I let out a harsh, bitter laugh.
"Marry into your family? You live in a crumbling apartment and steal to pretend you're rich. You're a joke."
I turned my back on her and looked straight at the officers. "Officers, she just confessed to the theft and the impersonation. Can you arrest her now?"
"And just to be clear, twelve thousand dollars is felony grand larceny in this state. I want maximum charges pressed. I will not accept any mediation or settlement."

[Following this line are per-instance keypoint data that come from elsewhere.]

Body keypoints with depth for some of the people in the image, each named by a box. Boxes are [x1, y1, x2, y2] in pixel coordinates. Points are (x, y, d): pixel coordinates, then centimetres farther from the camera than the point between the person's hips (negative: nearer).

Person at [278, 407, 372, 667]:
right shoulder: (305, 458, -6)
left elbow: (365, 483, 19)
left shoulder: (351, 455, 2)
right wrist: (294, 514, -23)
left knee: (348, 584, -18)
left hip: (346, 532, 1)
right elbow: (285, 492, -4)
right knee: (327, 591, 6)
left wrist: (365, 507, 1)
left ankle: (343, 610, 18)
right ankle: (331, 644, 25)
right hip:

"You wouldn't dare!" Pamela roared, the veins in her neck bulging. Her hands shook violently. "I've already called Brandon! He's on his way! I'm going to make sure he sees exactly what kind of heartless snake he's marrying!"
I remained perfectly still, the adrenaline sharpening my senses.
I looked calmly at the officer. "Grand larceny usually carries a sentence of up to several years in state prison, correct?"
I glanced back at Pamela, my lips curving into a cruel, satisfied smile.
"Oh, that's right," I murmured, tilting my head. "Doesn't your daughter Haley want to go to law school? Or was it the FBI? I'm sure a felony conviction on her mother's background check is going to do wonders for her security clearance. She's ruined."
The mention of her daughter flipped a primal, unhinged switch inside Pamela.
The smugness evaporated, replaced by pure, feral rage. Before the officers or I could react, she lunged.
Her heavy body launched through the doorway like a missile. She slammed into me, her hands tangling violently in my hair, her nails digging into my scalp. She drove my back hard against the hallway wall.
"You whore! Don't you dare talk about my daughter! I'll kill you!" she screamed, spit flying into my face.
Smack. Smack.
Two brutal, open-handed slaps cracked across my face. The metallic taste of blood instantly flooded my mouth.
I fought back, twisting and pushing, but she had a hundred pounds on me. She was a wall of frantic, violent muscle.
The hallway dissolved into chaos. Joanne shrieked. The officers rushed in, grabbing Pamelas shoulders, shouting commands, but in her manic state, she was immovable, pinning me to the drywall.
Black spots danced in my vision. My head throbbed with a sickening rhythm.
Just as my knees began to buckle, the elevator at the end of the hall dinged. The doors slid open, and a frantic, masculine voice tore through the noise.
"What the hell is going on here?! Stop it!"